I am pretty impressed with Wine but there are still a few programs that either wont run or wont run as well as on windows which i need so i am considering re installing windows but if i can get them all to work for only $20 then thats probably a far better option.

It also says there "improved cellular support" do you think this means i might be able to get my HSDPA wireless internet card to work? Because thats probably one of my biggest requirements.
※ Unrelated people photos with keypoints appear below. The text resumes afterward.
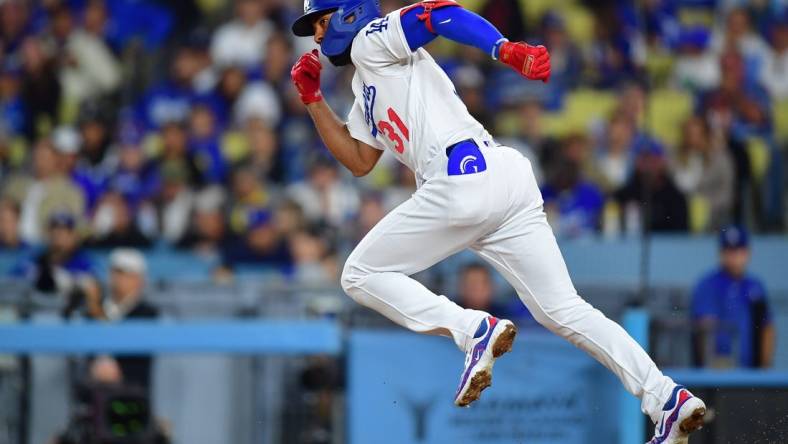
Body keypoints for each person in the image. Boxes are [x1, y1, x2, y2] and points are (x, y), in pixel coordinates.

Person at [289, 1, 706, 442]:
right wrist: (314, 100)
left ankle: (473, 330)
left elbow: (439, 13)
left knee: (359, 273)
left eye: (320, 21)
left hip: (461, 179)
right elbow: (358, 162)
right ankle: (666, 398)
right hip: (503, 178)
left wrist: (504, 49)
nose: (317, 36)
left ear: (349, 12)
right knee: (564, 309)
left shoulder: (373, 40)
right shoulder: (364, 87)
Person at [691, 226, 775, 369]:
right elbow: (704, 329)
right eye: (729, 251)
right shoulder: (708, 284)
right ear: (721, 253)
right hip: (717, 372)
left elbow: (767, 328)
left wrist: (764, 367)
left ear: (747, 253)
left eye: (738, 251)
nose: (734, 256)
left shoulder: (755, 286)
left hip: (751, 372)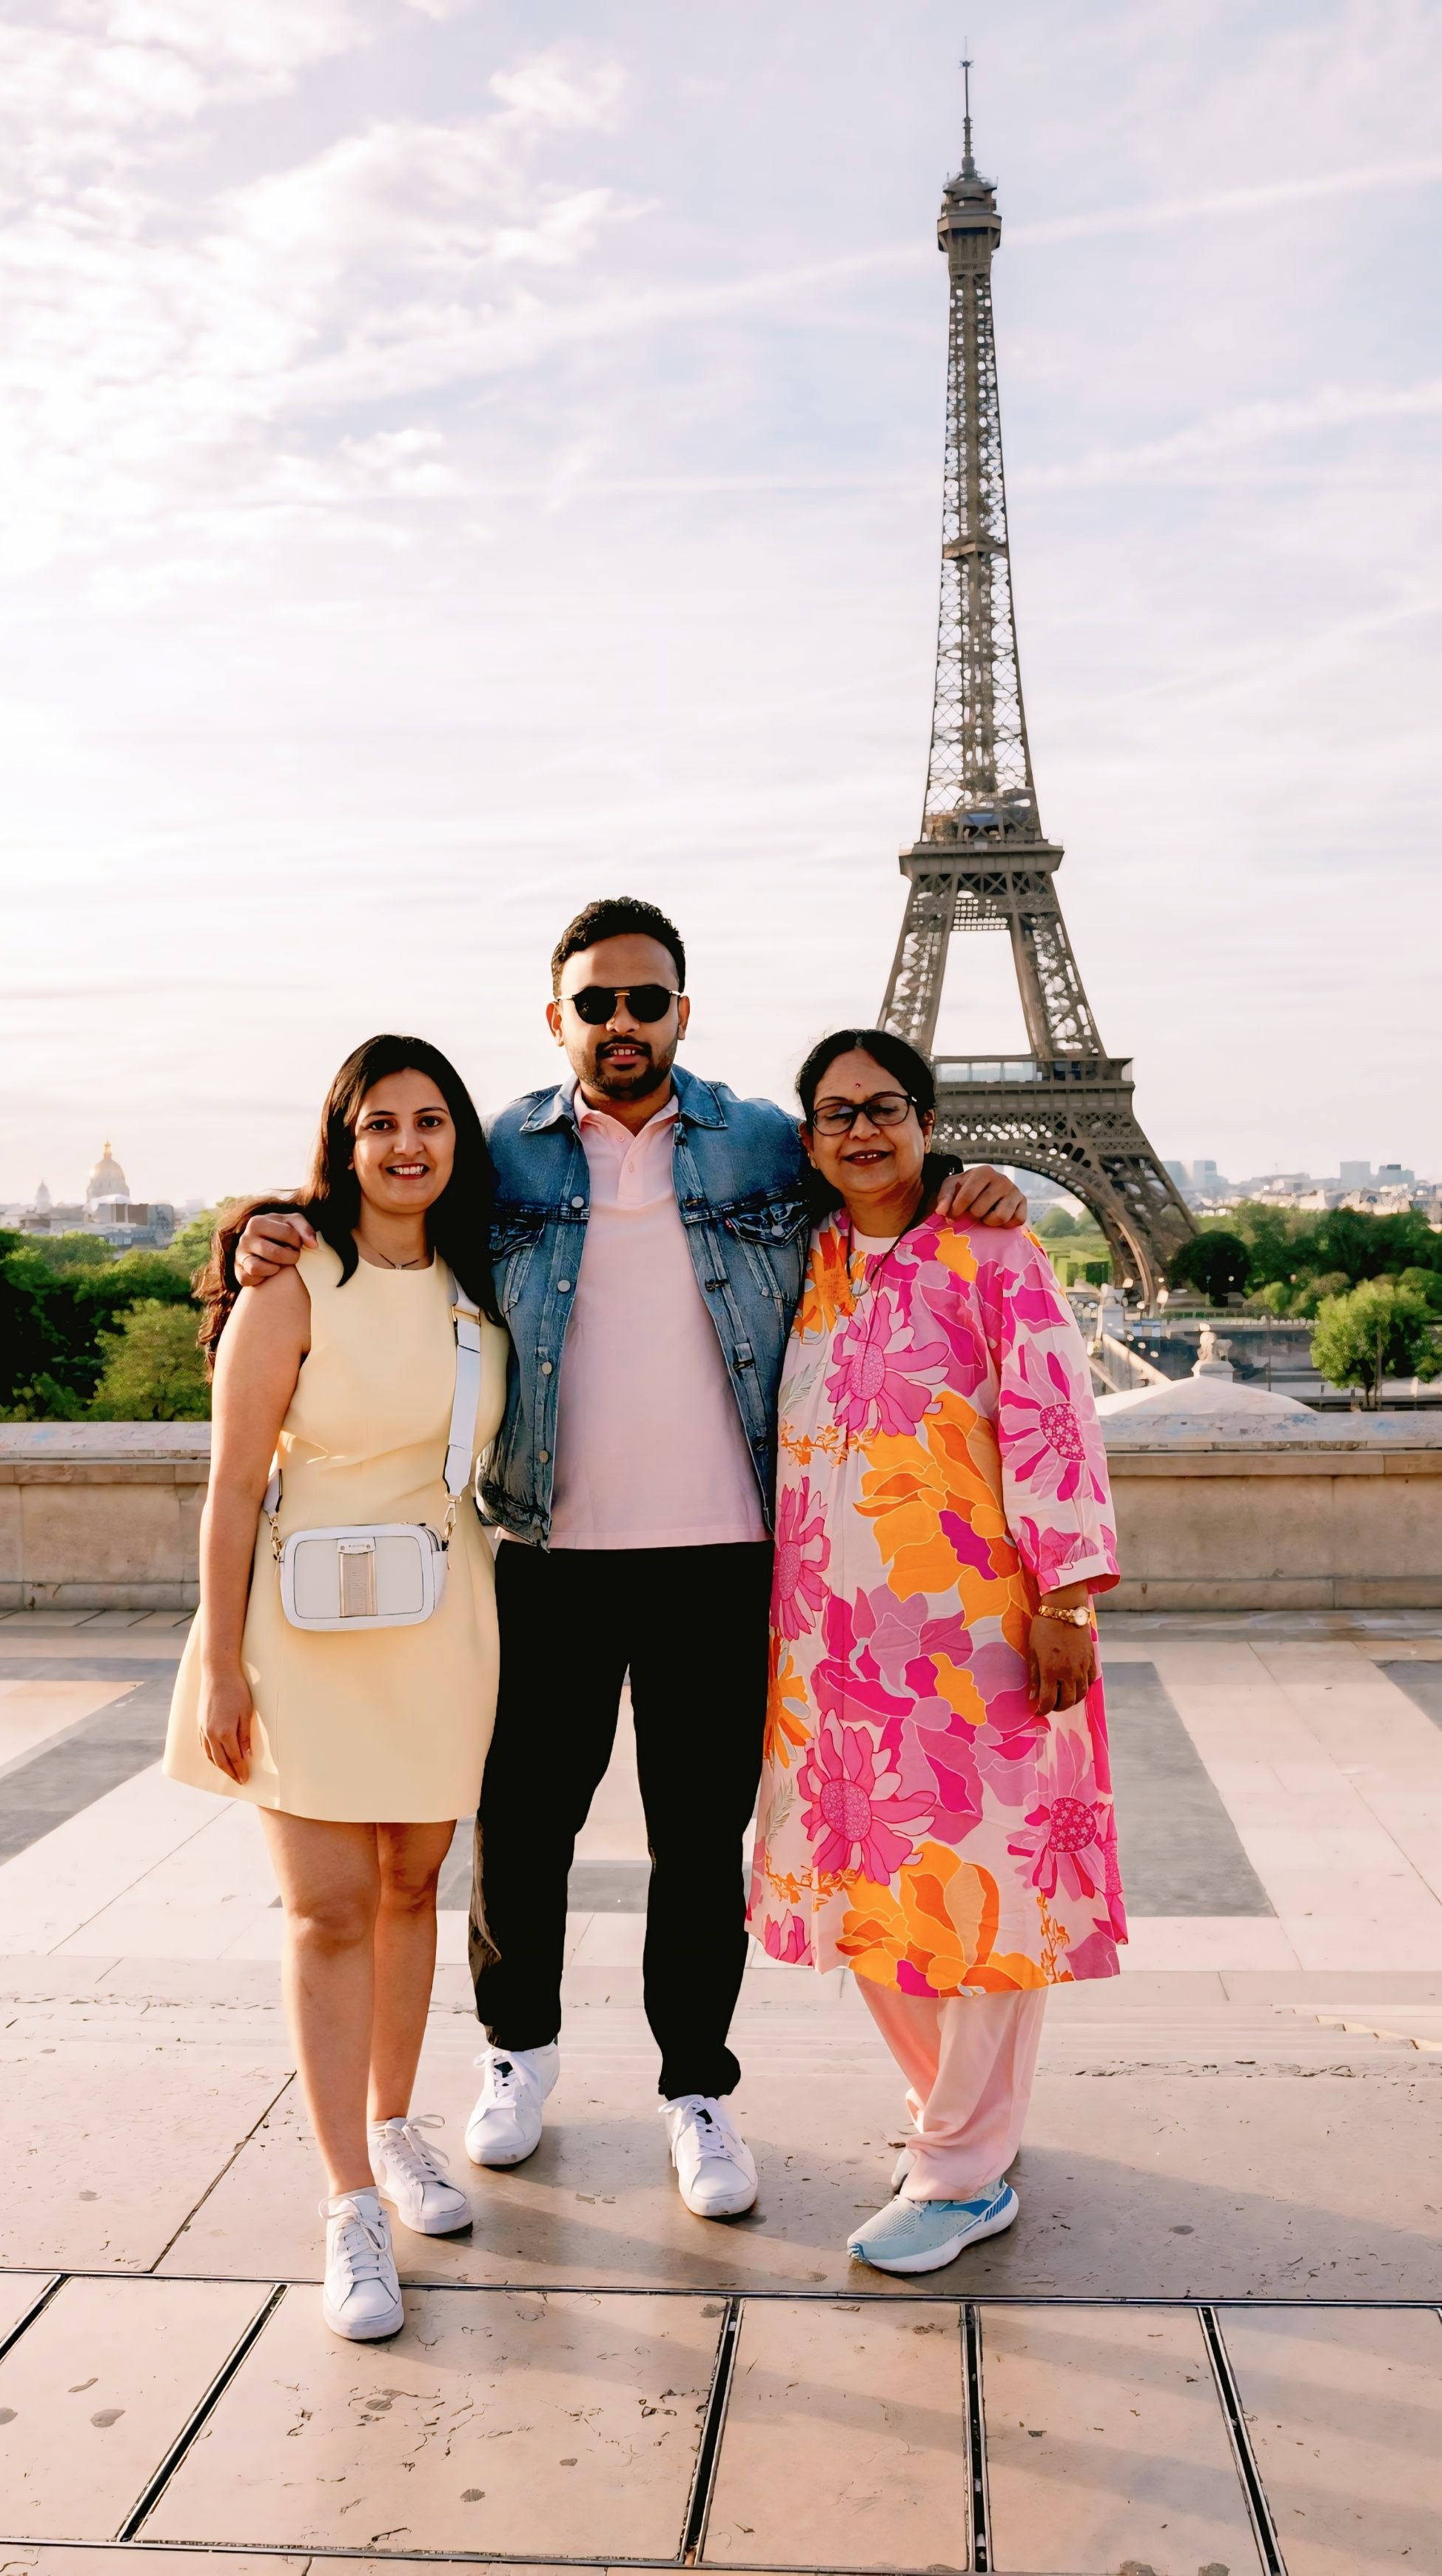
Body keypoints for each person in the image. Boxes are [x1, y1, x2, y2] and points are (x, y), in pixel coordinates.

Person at [232, 902, 1026, 2221]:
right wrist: (259, 1226)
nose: (619, 1025)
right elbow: (378, 1221)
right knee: (523, 1829)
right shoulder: (500, 1158)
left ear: (681, 1013)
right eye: (593, 1004)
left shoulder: (770, 1143)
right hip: (543, 1552)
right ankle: (517, 2055)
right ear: (557, 1020)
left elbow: (878, 1178)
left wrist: (962, 1186)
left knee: (696, 1840)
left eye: (642, 1002)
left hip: (723, 1556)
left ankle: (694, 2090)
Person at [746, 1027, 1124, 2274]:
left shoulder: (994, 1249)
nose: (863, 1130)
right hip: (831, 1654)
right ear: (807, 1141)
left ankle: (961, 2171)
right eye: (837, 1113)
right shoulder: (799, 1264)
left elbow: (1052, 1418)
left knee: (991, 1892)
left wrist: (1063, 1603)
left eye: (886, 1107)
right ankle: (961, 2130)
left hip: (979, 1640)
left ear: (925, 1122)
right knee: (876, 1898)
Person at [165, 1036, 509, 2339]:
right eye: (382, 1124)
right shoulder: (292, 1275)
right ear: (345, 1142)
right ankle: (349, 2202)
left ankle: (394, 2122)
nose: (408, 1145)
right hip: (297, 1630)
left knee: (415, 1881)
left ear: (458, 1142)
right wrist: (223, 1659)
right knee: (325, 1911)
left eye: (431, 1121)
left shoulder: (484, 1281)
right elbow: (233, 1482)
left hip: (436, 1616)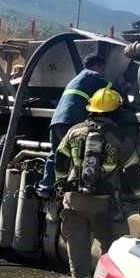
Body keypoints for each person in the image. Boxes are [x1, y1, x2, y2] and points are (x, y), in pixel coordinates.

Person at [54, 86, 140, 278]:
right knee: (110, 244)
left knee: (76, 244)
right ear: (115, 112)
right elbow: (133, 169)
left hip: (73, 201)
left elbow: (60, 158)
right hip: (103, 203)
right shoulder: (119, 138)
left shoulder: (74, 131)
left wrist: (60, 184)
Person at [36, 54, 110, 197]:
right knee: (78, 154)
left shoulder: (78, 78)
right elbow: (111, 88)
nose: (104, 72)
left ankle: (45, 187)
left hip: (57, 121)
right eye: (103, 69)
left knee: (55, 153)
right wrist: (125, 87)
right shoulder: (93, 75)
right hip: (72, 121)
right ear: (98, 66)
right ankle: (74, 190)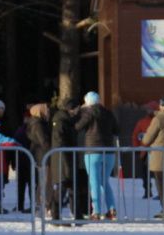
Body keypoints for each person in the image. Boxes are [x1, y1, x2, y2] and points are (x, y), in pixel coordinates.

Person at [74, 91, 118, 220]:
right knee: (104, 181)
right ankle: (111, 209)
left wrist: (79, 113)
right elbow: (117, 130)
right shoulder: (109, 113)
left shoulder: (89, 113)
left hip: (93, 151)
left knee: (94, 182)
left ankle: (96, 211)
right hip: (109, 151)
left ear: (87, 103)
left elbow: (78, 127)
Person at [50, 98, 84, 220]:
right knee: (62, 188)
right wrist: (66, 156)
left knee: (73, 188)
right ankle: (56, 216)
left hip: (69, 158)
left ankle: (77, 215)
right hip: (62, 159)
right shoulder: (60, 121)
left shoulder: (67, 120)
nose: (78, 111)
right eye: (77, 109)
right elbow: (59, 141)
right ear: (71, 109)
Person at [24, 102, 53, 217]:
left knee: (44, 181)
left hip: (42, 155)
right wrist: (52, 149)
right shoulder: (38, 124)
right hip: (42, 155)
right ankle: (42, 205)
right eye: (46, 110)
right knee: (44, 181)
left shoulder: (38, 123)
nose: (48, 112)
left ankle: (42, 205)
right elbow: (43, 141)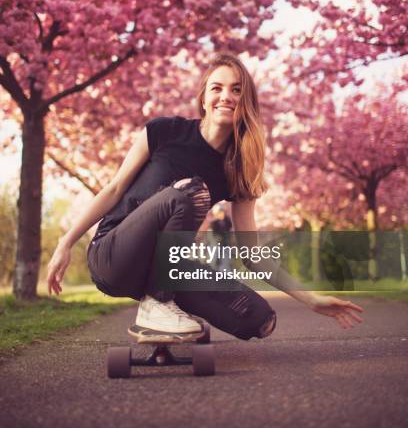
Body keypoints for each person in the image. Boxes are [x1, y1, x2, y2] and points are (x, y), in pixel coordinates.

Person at [47, 55, 364, 339]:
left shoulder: (240, 168)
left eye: (237, 90)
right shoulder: (163, 131)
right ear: (203, 97)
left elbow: (251, 253)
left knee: (258, 318)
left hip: (166, 268)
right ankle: (158, 303)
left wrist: (311, 299)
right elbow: (114, 188)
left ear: (246, 100)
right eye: (217, 88)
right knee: (192, 191)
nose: (226, 96)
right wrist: (65, 243)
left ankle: (163, 305)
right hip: (114, 256)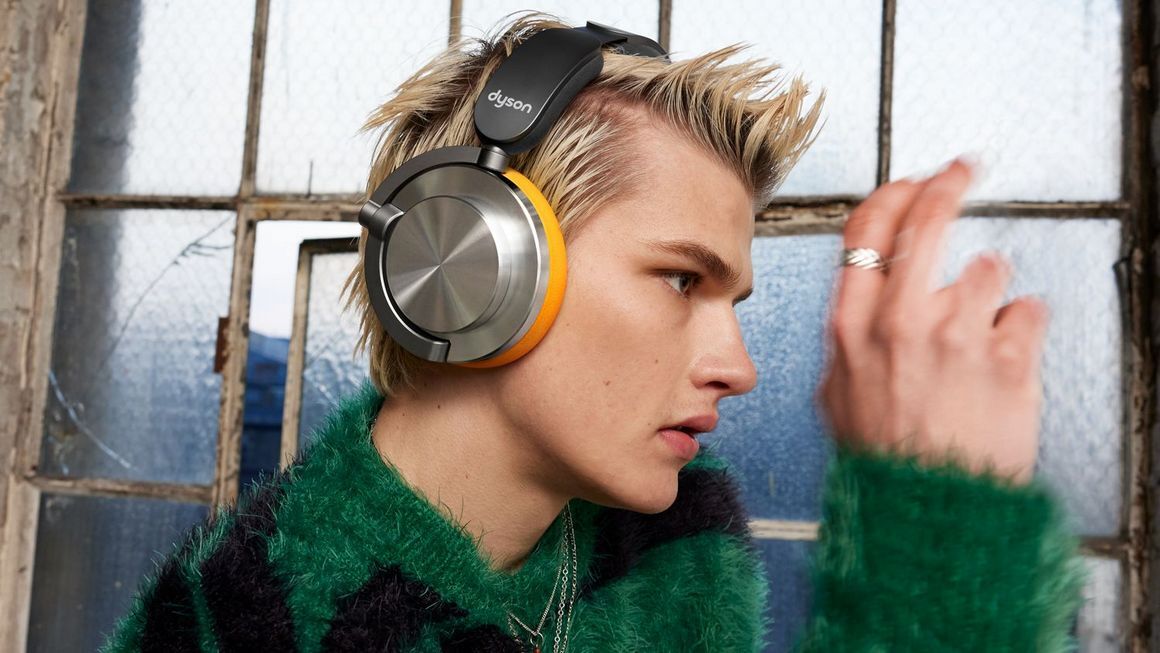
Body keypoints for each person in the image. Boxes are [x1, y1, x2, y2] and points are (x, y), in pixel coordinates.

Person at [101, 13, 1085, 653]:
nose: (738, 367)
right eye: (681, 278)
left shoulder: (668, 547)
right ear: (475, 268)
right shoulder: (264, 623)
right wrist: (938, 545)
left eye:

Have a look here for more info http://www.bordeauxgroup.com/project/bordeaux-linux

So has anyone used it? is it worth the $20 and is it as good as it sounds?
It has the wine symbol, so maybe its forked from WINE?
Then again, some new paid linux distos are using WINE a lot more, so IDK....Maybe it's not worth it? I'd get a customer review or two first.
Eh, can't you just run a virtual Windows machine from Linux?
Yeah but i only have an Acer recovery CD to install XP from Sad
(2008-12-04, 11:09 AM)_Tim Wrote: [ -> ]Yeah but i only have an Acer recovery CD to install XP from Sad
I still don't see why you can't install an OEM on a virtual machine... Just dump the CD as an ISO, and mount the ISO as a CD drive on your virtual machine, then just boot from that...
Or if your virtual machine software supports direct CD reads, you can use that instead (but dumping an ISO is probably faster).
But when you run the acer recovery thing it partitions the hard drive into it's default state. Will the virtual machine work around that?
(2008-12-04, 10:32 PM)_Tim Wrote: [ -> ]But when you run the acer recovery thing it partitions the hard drive into it's default state. Will the virtual machine work around that?
The virtual machine just presents a virtual HDD to the system it's virtualising. Therefore, you're free to partition/format it any way you like.
Yeah, just set up VirtualBox (which is free, and a tiny download) and install Windows in it- the recovery disc should work. Then install Virtualbox Guest Additions (when in Windows, go to "Devices->Install Guest Additions from the VB menu) and then when VBGA is installed, you should just be able to press Ctrl+L to enter "seamless mode".

Since I use Vista as a main operating system, I run Ubuntu from that, or XP - depending on my mood.

Seamless mode adds a windows taskbar to your Linux, and applications are run from within that.